February 4, 2011

Free New York Times expected in spring

Free copies of The New York Times will likely be making a return to campus next quarter after the fall’s newspaper pilot program garnered a positive response from students.

Student Government (SG) officers are trying to get the estimated $15,000 needed to offer free copies of The New York Times during spring quarter. The eventual goal, SG says, is to establish free publications as a permanent student service at the U of C.

“It’s SG’s top priority,” said SG president and fourth-year Greg Nance. “We’re confident that we can make it happen.”

During a four-week trial period in October and November, free copies of the Chicago Tribune, USA Today, and The New York Times were available on weekdays at six locations around campus. The newspapers were offered through the Collegiate Readership Program, a national print distribution program which is run by USA Today owner Gannett.

The New York Times was the most popular on campus with all 600 copies being taken daily, compared to the 75 percent of the 300 copies of USA Today and Chicago Tribune, according to SG.

Though SG would prefer to offer multiple publications, Nance said that the biggest concern is ensuring the fiscal feasibility in offering The New York Times first.

“We have a two-pronged strategy,” Nance said. “One is to make funding happen for this spring, and the other funding strategy is how we can make this sustainable funding for next year and hopefully years into the future.”

“Because the overwhelming favorite was The New York Times, that’s going to be the funding priority to start it,” Nance said.

The ideal program would offer 600 copies of The New York Times and 200 copies of USA Today each day, keeping with the three-to-one popularity ratio from the pilot, Nance said.

Funding for the program will come from SG’s executive budget and Finance Committee.
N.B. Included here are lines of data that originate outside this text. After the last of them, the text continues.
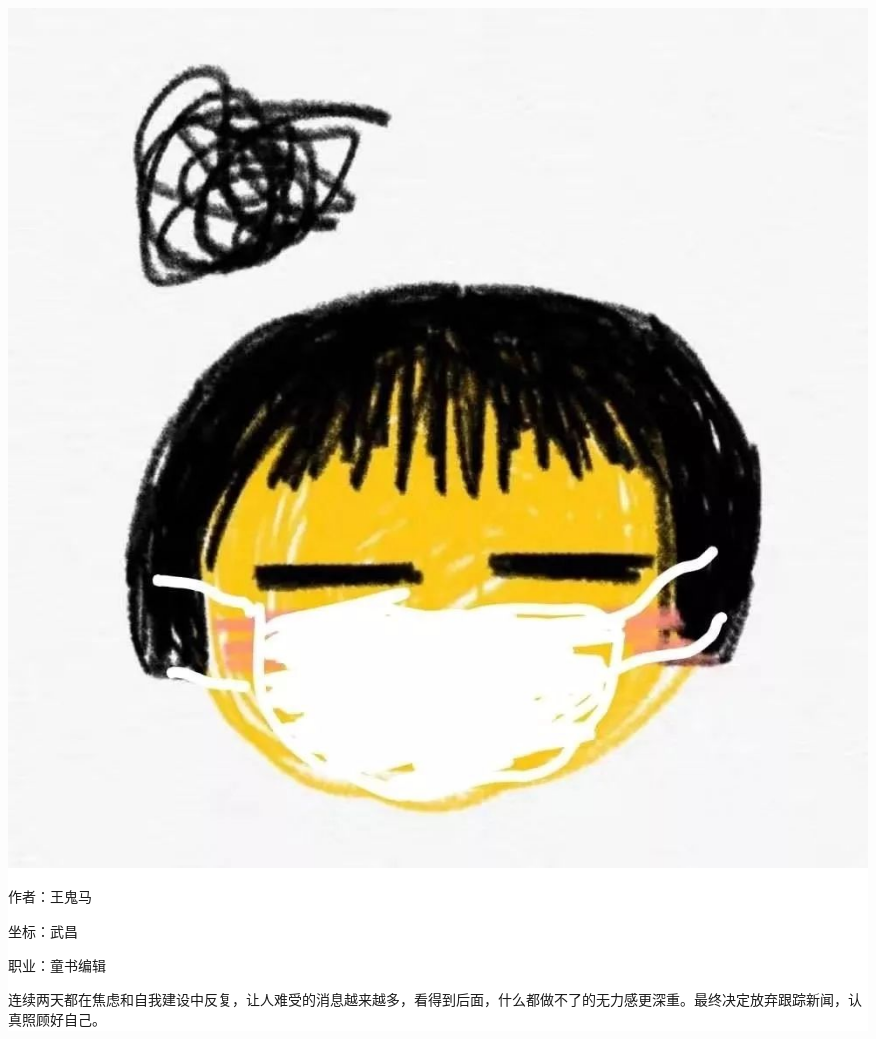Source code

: ![](/images/post/78a27e8404c9e229bff75a31ff35cc33.jpg)

作者：王鬼马

坐标：武昌

职业：童书编辑

连续两天都在焦虑和自我建设中反复，让人难受的消息越来越多，看得到后面，什么都做不了的无力感更深重。最终决定放弃跟踪新闻，认真照顾好自己。
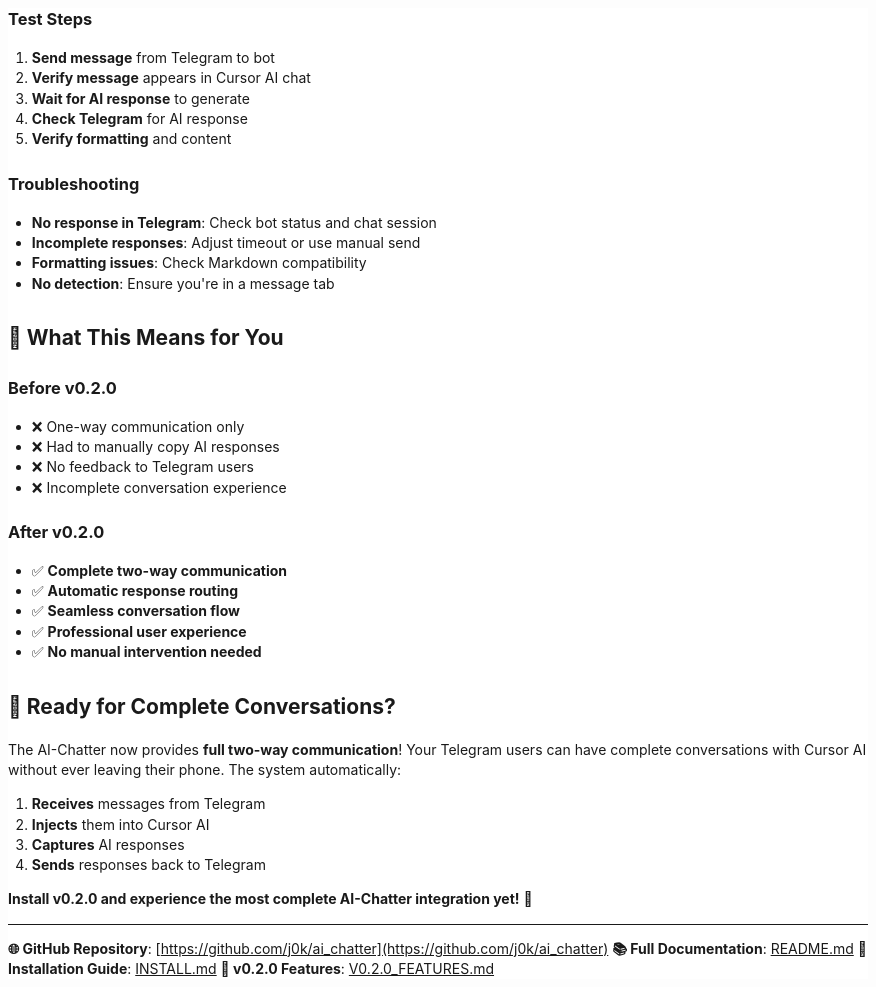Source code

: ### **Test Steps**
1. **Send message** from Telegram to bot
2. **Verify message** appears in Cursor AI chat
3. **Wait for AI response** to generate
4. **Check Telegram** for AI response
5. **Verify formatting** and content

### **Troubleshooting**
- **No response in Telegram**: Check bot status and chat session
- **Incomplete responses**: Adjust timeout or use manual send
- **Formatting issues**: Check Markdown compatibility
- **No detection**: Ensure you're in a message tab

## 🎉 **What This Means for You**

### **Before v0.2.0**
- ❌ One-way communication only
- ❌ Had to manually copy AI responses
- ❌ No feedback to Telegram users
- ❌ Incomplete conversation experience

### **After v0.2.0**
- ✅ **Complete two-way communication**
- ✅ **Automatic response routing**
- ✅ **Seamless conversation flow**
- ✅ **Professional user experience**
- ✅ **No manual intervention needed**

## 🚀 **Ready for Complete Conversations?**

The AI-Chatter now provides **full two-way communication**! Your Telegram users can have complete conversations with Cursor AI without ever leaving their phone. The system automatically:

1. **Receives** messages from Telegram
2. **Injects** them into Cursor AI
3. **Captures** AI responses
4. **Sends** responses back to Telegram

**Install v0.2.0 and experience the most complete AI-Chatter integration yet!** 🎯

---

**🌐 GitHub Repository**: [https://github.com/j0k/ai_chatter](https://github.com/j0k/ai_chatter)
**📚 Full Documentation**: [README.md](README.md)
**🔧 Installation Guide**: [INSTALL.md](INSTALL.md)
**🎯 v0.2.0 Features**: [V0.2.0_FEATURES.md](V0.2.0_FEATURES.md)
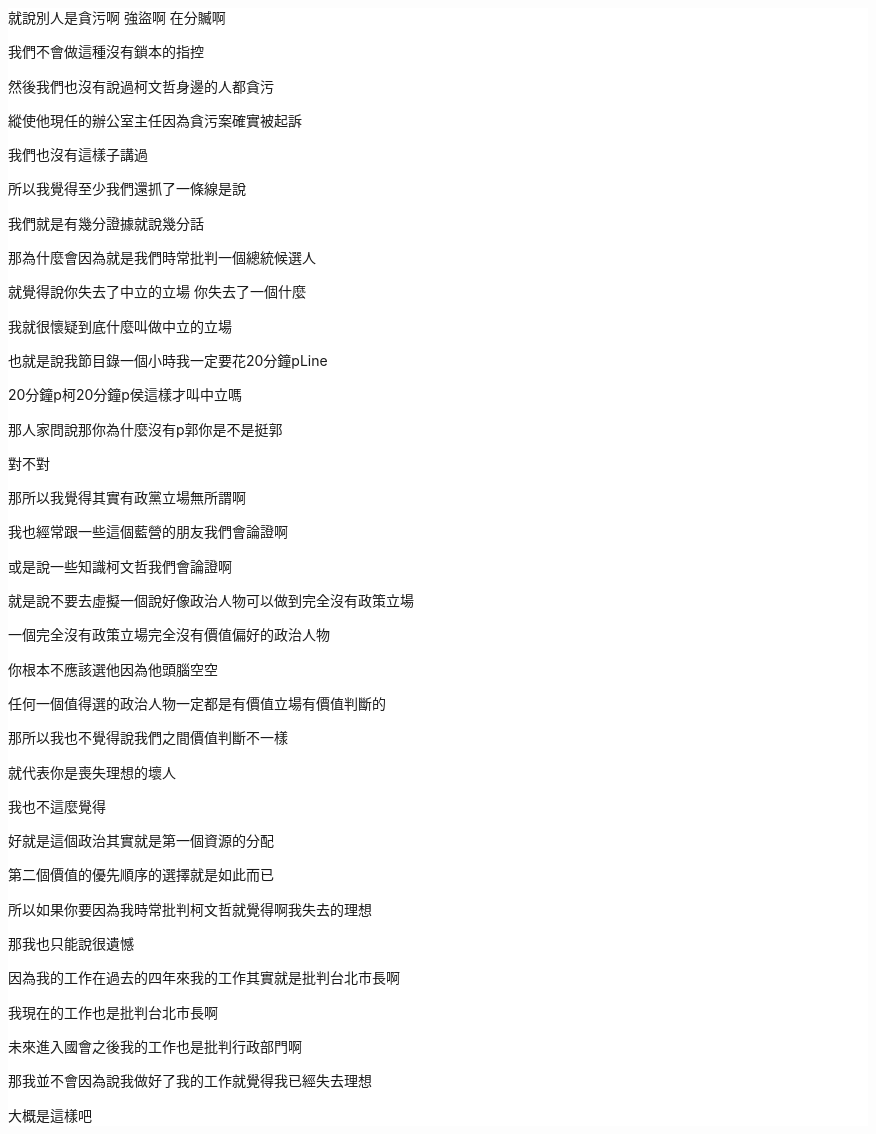 就說別人是貪污啊 強盜啊 在分贓啊

我們不會做這種沒有鎖本的指控

然後我們也沒有說過柯文哲身邊的人都貪污

縱使他現任的辦公室主任因為貪污案確實被起訴

我們也沒有這樣子講過

所以我覺得至少我們還抓了一條線是說

我們就是有幾分證據就說幾分話

那為什麼會因為就是我們時常批判一個總統候選人

就覺得說你失去了中立的立場 你失去了一個什麼

我就很懷疑到底什麼叫做中立的立場

也就是說我節目錄一個小時我一定要花20分鐘pLine

20分鐘p柯20分鐘p侯這樣才叫中立嗎

那人家問說那你為什麼沒有p郭你是不是挺郭

對不對

那所以我覺得其實有政黨立場無所謂啊

我也經常跟一些這個藍營的朋友我們會論證啊

或是說一些知識柯文哲我們會論證啊

就是說不要去虛擬一個說好像政治人物可以做到完全沒有政策立場

一個完全沒有政策立場完全沒有價值偏好的政治人物

你根本不應該選他因為他頭腦空空

任何一個值得選的政治人物一定都是有價值立場有價值判斷的

那所以我也不覺得說我們之間價值判斷不一樣

就代表你是喪失理想的壞人

我也不這麼覺得

好就是這個政治其實就是第一個資源的分配

第二個價值的優先順序的選擇就是如此而已

所以如果你要因為我時常批判柯文哲就覺得啊我失去的理想

那我也只能說很遺憾

因為我的工作在過去的四年來我的工作其實就是批判台北市長啊

我現在的工作也是批判台北市長啊

未來進入國會之後我的工作也是批判行政部門啊

那我並不會因為說我做好了我的工作就覺得我已經失去理想

大概是這樣吧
They’re also discussing partnership possibilities with the Law School and the Harris School of Public Policy, where papers could be made available to graduate students.

But for the program to continue in the long run, the annual Student Life Fee would likely be raised. “We can make it sustainable for about a $6.80 increase per student,” Nance said.

According to an SG survey conducted in the final week of the pilot program, over 70 percent of students said they were willing to pay $10 for the program to continue. Nearly 80 percent said they were willing to pay $5.

The logistics of spring quarter’s program will be almost identical to those of the pilot, and SG is considering using a more permanent dispenser with a card reader function to ensure the newspapers went to students.

SG is hosting a petition in support of bringing the program to campus, and the blizzard has not stopped people from signing. “We’ve just topped 100 signatures, and that’s for literally about four hours at the table,” Nance said.